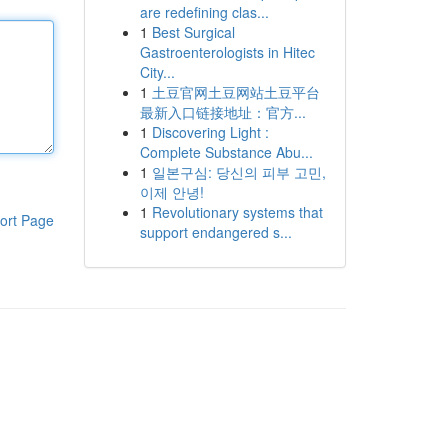
are redefining clas...
1
Best Surgical
Gastroenterologists in Hitec
City...
1
土豆官网土豆网站土豆平台
最新入口链接地址：官方...
1
Discovering Light :
Complete Substance Abu...
1
일본구심: 당신의 피부 고민,
이제 안녕!
1
Revolutionary systems that
ort Page
support endangered s...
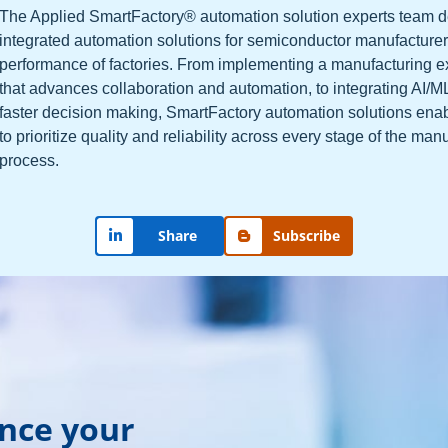
The Applied SmartFactory® automation solution experts team 
integrated automation solutions for semiconductor manufacturer
performance of factories. From implementing a manufacturing 
that advances collaboration and automation, to integrating AI/M
faster decision making, SmartFactory automation solutions ena
to prioritize quality and reliability across every stage of the man
process.
Share
Subscribe
ance your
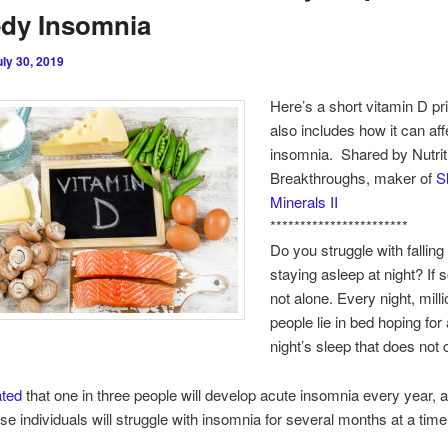
dy Insomnia
uly 30, 2019
Here’s a short vitamin D pr
also includes how it can aff
insomnia. Shared by Nutrit
Breakthroughs, maker of
S
Minerals II
***********************
Do you struggle with falling
staying asleep at night? If 
not alone. Every night, milli
people lie in bed hoping for 
night’s sleep that does not
ated
that one in three people will develop acute insomnia every year, 
se individuals will struggle with insomnia for several months at a time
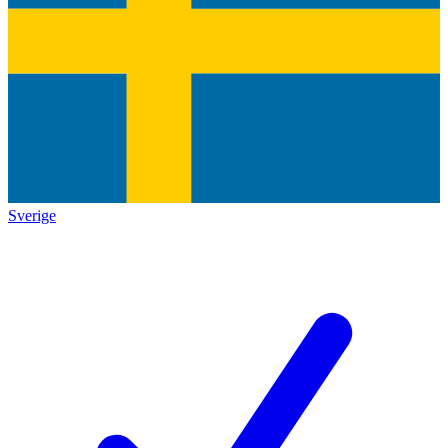
Sverige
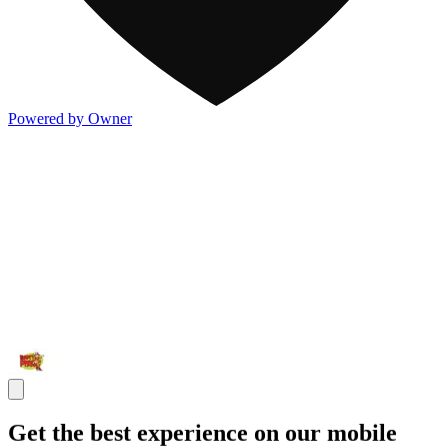
Powered by Owner
Get the best experience on our mobile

════════════════════

## Exercise description
A word-for-word copy of the records is needed, one that contains no pictures.

## Reply
are redefining clas...
1
Best Surgical
Gastroenterologists in Hitec
City...
1
土豆官网土豆网站土豆平台
最新入口链接地址：官方...
1
Discovering Light :
Complete Substance Abu...
1
일본구심: 당신의 피부 고민,
이제 안녕!
1
Revolutionary systems that
ort Page
support endangered s...
The Applied SmartFactory® automation solution experts team 
integrated automation solutions for semiconductor manufacturer
performance of factories. From implementing a manufacturing 
that advances collaboration and automation, to integrating AI/M
faster decision making, SmartFactory automation solutions ena
to prioritize quality and reliability across every stage of the man
process.
Share
Subscribe
ance your
dy Insomnia
uly 30, 2019
Here’s a short vitamin D pr
also includes how it can aff
insomnia. Shared by Nutrit
Breakthroughs, maker of
S
Minerals II
***********************
Do you struggle with falling
staying asleep at night? If 
not alone. Every night, milli
people lie in bed hoping for 
night’s sleep that does not
ated
that one in three people will develop acute insomnia every year, 
se individuals will struggle with insomnia for several months at a time
Sverige
Powered by Owner
Get the best experience on our mobile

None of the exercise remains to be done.